At the same time, real-life potentials and limitations, for example regarding the future availability of Zero Emission Fuels, should be considered. A realistic assessment of potential ZEF volumes and the timing of their supply, both for biofuels and for e-fuels, would also substantially increase the informative value of the analysis.

5. Conclusions

This study provides a comprehensive overview of different policy instruments and their effects on the GHG emissions associated with the production and use of passenger vehicles in Germany. In particular, it addresses the impact of banning ICE vehicles from new registrations by 2035 and compares this option with alternative scenarios.

As the results indicate, the number of BEVs in the fleet should be as high as possible to achieve the maximum reduction in transport sector GHG emissions. This development needs to be accompanied by low GHG emissions from electricity supply, but even the current electricity mix in Germany is already sufficient to enable substantial reductions. By contrast, emissions from BEV production are of secondary importance for achievable emission reduction.
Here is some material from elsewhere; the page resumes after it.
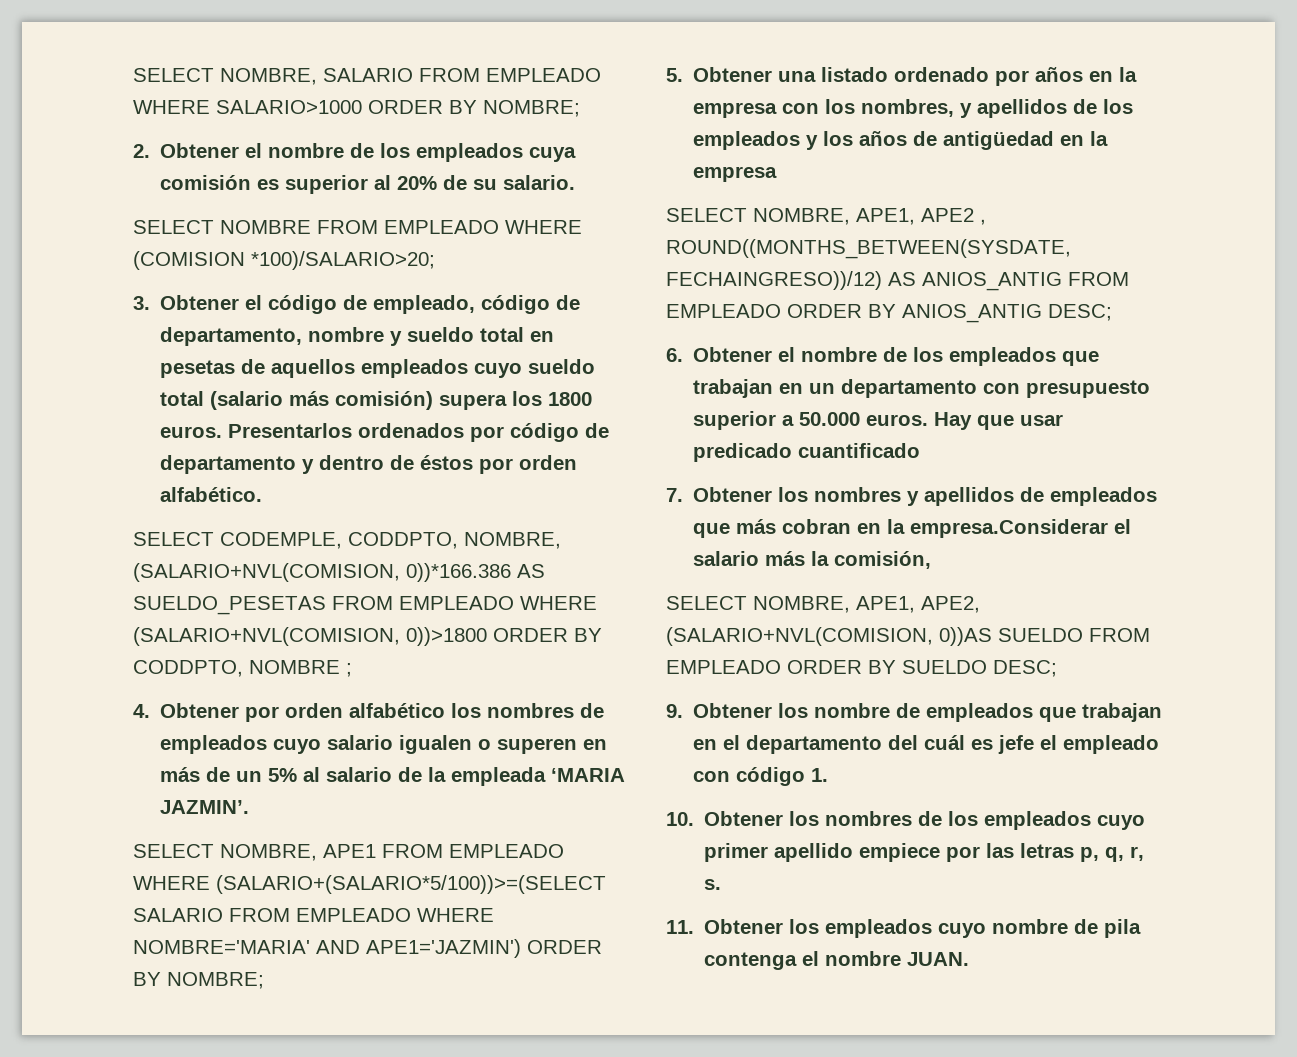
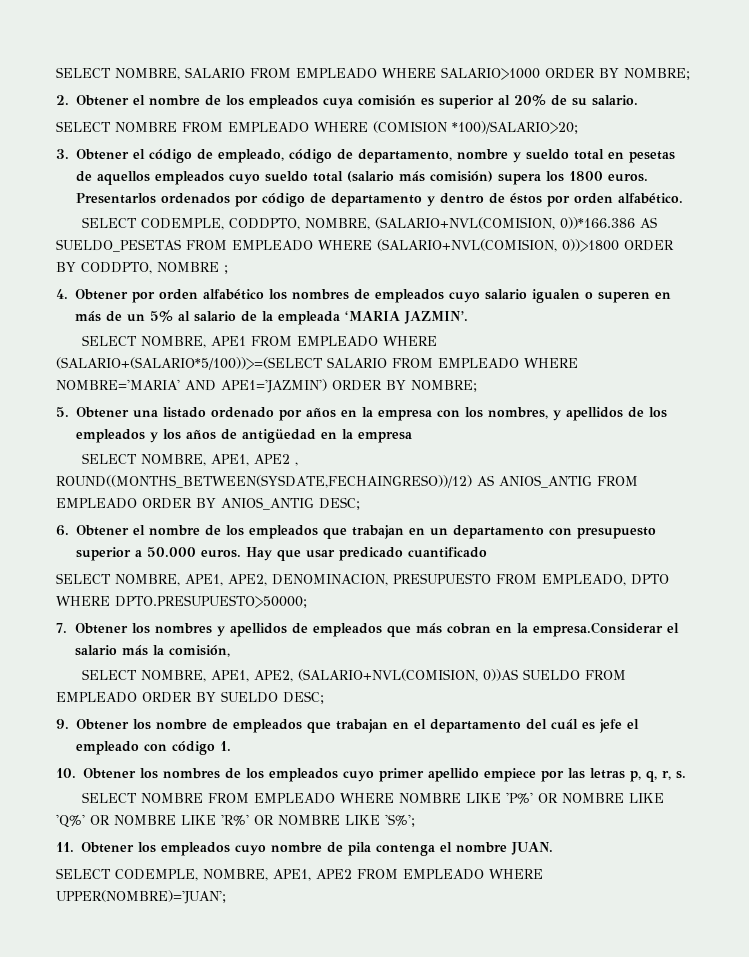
(921, 450) none -> [56,573,669,586] [56,595,307,608] // SELECT NOMBRE, APE1, APE2, DENOMINACION, PRESUPUESTO FROM EMPLEADO, DPTO WHERE DPTO.PRESUPUESTO>50000;
(722, 884) none -> [81,792,664,804] [56,814,415,828] // SELECT NOMBRE FROM EMPLEADO WHERE NOMBRE LIKE 'P%' OR NOMBRE LIKE 'Q%' OR NOMBRE LIKE 'R%' OR NOMBRE LIKE 'S%';
(970, 959) none -> [56,868,543,881] [56,890,226,904] // SELECT CODEMPLE, NOMBRE, APE1, APE2 FROM EMPLEADO WHERE UPPER(NOMBRE)='JUAN';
Since GHG emissions can also be reduced substantially through the introduction of Zero Emission Fuels, and since this effect can compensate for a smaller number of BEVs or a slower fleet transition, this approach is also highly important. Its benefits are especially pronounced at early points in time, when the number of ICE vehicles in the fleet is still high, or when a certain share of ICE vehicles remains in the future fleet. For this reason, these two approaches should not be regarded as competing options, but rather as two interconnected levers that need to be pursued jointly. Using both levers simultaneously is especially effective because they address different parts of the fleet (BEVs and ICE vehicles), are most effective at different points in time (ZEFs provide immediate benefits, whereas BEV deployment is subject to a time lag), and target different market actors (fuel suppliers and vehicle manufacturers). Overachievement in one area may compensate for shortcomings in the other. Hence, aligning both options widens the range of possible actions for achieving substantial GHG reductions in the transport sector and can help to better take cost efficiency and societal value into account than relying on only one of these two approaches.